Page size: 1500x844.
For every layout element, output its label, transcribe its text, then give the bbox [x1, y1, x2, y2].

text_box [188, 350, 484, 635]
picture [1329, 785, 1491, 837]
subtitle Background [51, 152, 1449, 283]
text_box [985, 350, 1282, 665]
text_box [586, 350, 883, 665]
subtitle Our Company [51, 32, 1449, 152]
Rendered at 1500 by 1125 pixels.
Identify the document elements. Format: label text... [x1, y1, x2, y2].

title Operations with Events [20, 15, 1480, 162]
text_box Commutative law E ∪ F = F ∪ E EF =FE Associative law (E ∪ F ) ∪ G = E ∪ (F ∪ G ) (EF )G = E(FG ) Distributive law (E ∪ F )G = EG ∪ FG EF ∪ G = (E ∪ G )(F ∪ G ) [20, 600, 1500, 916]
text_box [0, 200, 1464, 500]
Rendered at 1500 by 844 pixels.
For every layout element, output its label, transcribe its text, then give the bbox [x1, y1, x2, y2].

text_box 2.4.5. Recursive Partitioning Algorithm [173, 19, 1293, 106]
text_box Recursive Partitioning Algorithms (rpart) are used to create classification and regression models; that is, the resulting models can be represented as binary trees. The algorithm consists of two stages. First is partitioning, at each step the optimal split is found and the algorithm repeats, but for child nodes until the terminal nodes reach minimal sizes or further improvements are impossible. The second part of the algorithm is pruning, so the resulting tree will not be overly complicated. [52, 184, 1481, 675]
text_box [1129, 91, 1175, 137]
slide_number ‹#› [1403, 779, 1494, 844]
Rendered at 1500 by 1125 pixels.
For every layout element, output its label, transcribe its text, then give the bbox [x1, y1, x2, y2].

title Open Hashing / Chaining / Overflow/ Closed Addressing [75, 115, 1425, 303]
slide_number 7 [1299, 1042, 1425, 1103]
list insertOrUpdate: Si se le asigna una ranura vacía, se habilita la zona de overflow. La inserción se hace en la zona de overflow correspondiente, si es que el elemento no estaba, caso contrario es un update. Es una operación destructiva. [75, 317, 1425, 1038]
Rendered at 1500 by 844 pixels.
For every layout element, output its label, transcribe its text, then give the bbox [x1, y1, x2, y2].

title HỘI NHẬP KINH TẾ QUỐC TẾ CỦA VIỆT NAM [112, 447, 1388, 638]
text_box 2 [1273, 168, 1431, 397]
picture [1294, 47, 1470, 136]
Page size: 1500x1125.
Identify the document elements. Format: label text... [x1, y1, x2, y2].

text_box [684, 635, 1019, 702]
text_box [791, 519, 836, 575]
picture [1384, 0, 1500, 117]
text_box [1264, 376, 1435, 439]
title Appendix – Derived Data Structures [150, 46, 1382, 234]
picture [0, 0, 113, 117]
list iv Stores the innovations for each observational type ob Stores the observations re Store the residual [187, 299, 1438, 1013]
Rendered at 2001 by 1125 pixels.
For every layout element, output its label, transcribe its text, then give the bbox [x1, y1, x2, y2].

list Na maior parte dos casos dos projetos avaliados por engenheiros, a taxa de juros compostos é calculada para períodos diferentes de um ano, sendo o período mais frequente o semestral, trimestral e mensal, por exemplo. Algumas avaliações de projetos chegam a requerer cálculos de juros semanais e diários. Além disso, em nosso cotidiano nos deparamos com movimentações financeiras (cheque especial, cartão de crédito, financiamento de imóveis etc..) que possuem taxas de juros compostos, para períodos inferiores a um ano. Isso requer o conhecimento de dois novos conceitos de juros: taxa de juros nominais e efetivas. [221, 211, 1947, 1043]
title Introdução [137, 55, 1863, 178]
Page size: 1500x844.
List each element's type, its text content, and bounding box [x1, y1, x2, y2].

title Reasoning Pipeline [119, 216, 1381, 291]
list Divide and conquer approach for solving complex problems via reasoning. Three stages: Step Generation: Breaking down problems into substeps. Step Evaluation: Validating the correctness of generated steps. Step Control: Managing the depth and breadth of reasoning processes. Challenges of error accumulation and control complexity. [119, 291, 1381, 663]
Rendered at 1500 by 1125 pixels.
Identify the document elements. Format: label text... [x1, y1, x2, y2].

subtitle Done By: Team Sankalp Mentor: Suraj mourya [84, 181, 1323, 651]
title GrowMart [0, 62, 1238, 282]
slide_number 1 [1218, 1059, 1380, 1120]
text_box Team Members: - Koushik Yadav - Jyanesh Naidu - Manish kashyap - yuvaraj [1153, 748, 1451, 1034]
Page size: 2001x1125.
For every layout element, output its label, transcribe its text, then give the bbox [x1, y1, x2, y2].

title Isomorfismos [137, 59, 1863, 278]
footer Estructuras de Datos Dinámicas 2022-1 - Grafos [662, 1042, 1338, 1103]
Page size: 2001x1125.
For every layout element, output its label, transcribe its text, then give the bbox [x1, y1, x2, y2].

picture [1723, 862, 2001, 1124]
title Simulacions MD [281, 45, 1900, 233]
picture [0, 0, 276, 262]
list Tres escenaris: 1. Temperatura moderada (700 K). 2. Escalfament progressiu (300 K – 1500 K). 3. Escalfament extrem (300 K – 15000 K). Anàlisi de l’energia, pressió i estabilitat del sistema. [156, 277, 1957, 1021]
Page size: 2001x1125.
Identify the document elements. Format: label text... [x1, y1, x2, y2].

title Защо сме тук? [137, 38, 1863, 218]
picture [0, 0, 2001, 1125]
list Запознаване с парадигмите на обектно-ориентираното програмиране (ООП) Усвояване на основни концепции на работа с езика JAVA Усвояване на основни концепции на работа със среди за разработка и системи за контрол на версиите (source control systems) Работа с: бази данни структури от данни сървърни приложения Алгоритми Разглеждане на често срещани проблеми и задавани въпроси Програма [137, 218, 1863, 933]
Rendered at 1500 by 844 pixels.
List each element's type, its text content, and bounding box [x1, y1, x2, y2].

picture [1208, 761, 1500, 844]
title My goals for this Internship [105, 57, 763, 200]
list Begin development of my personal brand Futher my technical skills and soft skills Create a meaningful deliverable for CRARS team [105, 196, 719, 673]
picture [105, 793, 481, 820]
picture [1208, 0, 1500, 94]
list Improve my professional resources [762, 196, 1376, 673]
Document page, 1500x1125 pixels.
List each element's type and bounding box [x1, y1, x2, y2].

+ + +

Task instructions:
Copy the data word for word.

Solution to the problem:
Page size: 1500x844.
For every layout element, output its label, transcribe its text, then give the bbox [x1, y1, x2, y2].

text_box [188, 350, 484, 635]
picture [1329, 785, 1491, 837]
subtitle Background [51, 152, 1449, 283]
text_box [985, 350, 1282, 665]
text_box [586, 350, 883, 665]
subtitle Our Company [51, 32, 1449, 152]
Rendered at 1500 by 1125 pixels.
Identify the document elements. Format: label text... [x1, y1, x2, y2].

title Operations with Events [20, 15, 1480, 162]
text_box Commutative law E ∪ F = F ∪ E EF =FE Associative law (E ∪ F ) ∪ G = E ∪ (F ∪ G ) (EF )G = E(FG ) Distributive law (E ∪ F )G = EG ∪ FG EF ∪ G = (E ∪ G )(F ∪ G ) [20, 600, 1500, 916]
text_box [0, 200, 1464, 500]
Rendered at 1500 by 844 pixels.
For every layout element, output its label, transcribe its text, then give the bbox [x1, y1, x2, y2].

text_box 2.4.5. Recursive Partitioning Algorithm [173, 19, 1293, 106]
text_box Recursive Partitioning Algorithms (rpart) are used to create classification and regression models; that is, the resulting models can be represented as binary trees. The algorithm consists of two stages. First is partitioning, at each step the optimal split is found and the algorithm repeats, but for child nodes until the terminal nodes reach minimal sizes or further improvements are impossible. The second part of the algorithm is pruning, so the resulting tree will not be overly complicated. [52, 184, 1481, 675]
text_box [1129, 91, 1175, 137]
slide_number ‹#› [1403, 779, 1494, 844]
Rendered at 1500 by 1125 pixels.
For every layout element, output its label, transcribe its text, then give the bbox [x1, y1, x2, y2].

title Open Hashing / Chaining / Overflow/ Closed Addressing [75, 115, 1425, 303]
slide_number 7 [1299, 1042, 1425, 1103]
list insertOrUpdate: Si se le asigna una ranura vacía, se habilita la zona de overflow. La inserción se hace en la zona de overflow correspondiente, si es que el elemento no estaba, caso contrario es un update. Es una operación destructiva. [75, 317, 1425, 1038]
Rendered at 1500 by 844 pixels.
For every layout element, output its label, transcribe its text, then give the bbox [x1, y1, x2, y2].

title HỘI NHẬP KINH TẾ QUỐC TẾ CỦA VIỆT NAM [112, 447, 1388, 638]
text_box 2 [1273, 168, 1431, 397]
picture [1294, 47, 1470, 136]
Page size: 1500x1125.
Identify the document elements. Format: label text... [x1, y1, x2, y2].

text_box [684, 635, 1019, 702]
text_box [791, 519, 836, 575]
picture [1384, 0, 1500, 117]
text_box [1264, 376, 1435, 439]
title Appendix – Derived Data Structures [150, 46, 1382, 234]
picture [0, 0, 113, 117]
list iv Stores the innovations for each observational type ob Stores the observations re Store the residual [187, 299, 1438, 1013]
Rendered at 2001 by 1125 pixels.
For every layout element, output its label, transcribe its text, then give the bbox [x1, y1, x2, y2].

list Na maior parte dos casos dos projetos avaliados por engenheiros, a taxa de juros compostos é calculada para períodos diferentes de um ano, sendo o período mais frequente o semestral, trimestral e mensal, por exemplo. Algumas avaliações de projetos chegam a requerer cálculos de juros semanais e diários. Além disso, em nosso cotidiano nos deparamos com movimentações financeiras (cheque especial, cartão de crédito, financiamento de imóveis etc..) que possuem taxas de juros compostos, para períodos inferiores a um ano. Isso requer o conhecimento de dois novos conceitos de juros: taxa de juros nominais e efetivas. [221, 211, 1947, 1043]
title Introdução [137, 55, 1863, 178]
Page size: 1500x844.
List each element's type, its text content, and bounding box [x1, y1, x2, y2].

title Reasoning Pipeline [119, 216, 1381, 291]
list Divide and conquer approach for solving complex problems via reasoning. Three stages: Step Generation: Breaking down problems into substeps. Step Evaluation: Validating the correctness of generated steps. Step Control: Managing the depth and breadth of reasoning processes. Challenges of error accumulation and control complexity. [119, 291, 1381, 663]
Rendered at 1500 by 1125 pixels.
Identify the document elements. Format: label text... [x1, y1, x2, y2].

subtitle Done By: Team Sankalp Mentor: Suraj mourya [84, 181, 1323, 651]
title GrowMart [0, 62, 1238, 282]
slide_number 1 [1218, 1059, 1380, 1120]
text_box Team Members: - Koushik Yadav - Jyanesh Naidu - Manish kashyap - yuvaraj [1153, 748, 1451, 1034]
Page size: 2001x1125.
For every layout element, output its label, transcribe its text, then give the bbox [x1, y1, x2, y2].

title Isomorfismos [137, 59, 1863, 278]
footer Estructuras de Datos Dinámicas 2022-1 - Grafos [662, 1042, 1338, 1103]
Page size: 2001x1125.
For every layout element, output its label, transcribe its text, then give the bbox [x1, y1, x2, y2].

picture [1723, 862, 2001, 1124]
title Simulacions MD [281, 45, 1900, 233]
picture [0, 0, 276, 262]
list Tres escenaris: 1. Temperatura moderada (700 K). 2. Escalfament progressiu (300 K – 1500 K). 3. Escalfament extrem (300 K – 15000 K). Anàlisi de l’energia, pressió i estabilitat del sistema. [156, 277, 1957, 1021]
Page size: 2001x1125.
Identify the document elements. Format: label text... [x1, y1, x2, y2].

title Защо сме тук? [137, 38, 1863, 218]
picture [0, 0, 2001, 1125]
list Запознаване с парадигмите на обектно-ориентираното програмиране (ООП) Усвояване на основни концепции на работа с езика JAVA Усвояване на основни концепции на работа със среди за разработка и системи за контрол на версиите (source control systems) Работа с: бази данни структури от данни сървърни приложения Алгоритми Разглеждане на често срещани проблеми и задавани въпроси Програма [137, 218, 1863, 933]
Rendered at 1500 by 844 pixels.
List each element's type, its text content, and bounding box [x1, y1, x2, y2].

picture [1208, 761, 1500, 844]
title My goals for this Internship [105, 57, 763, 200]
list Begin development of my personal brand Futher my technical skills and soft skills Create a meaningful deliverable for CRARS team [105, 196, 719, 673]
picture [105, 793, 481, 820]
picture [1208, 0, 1500, 94]
list Improve my professional resources [762, 196, 1376, 673]
Document page, 1500x1125 pixels.
List each element's type and bounding box [x1, y1, x2, y2].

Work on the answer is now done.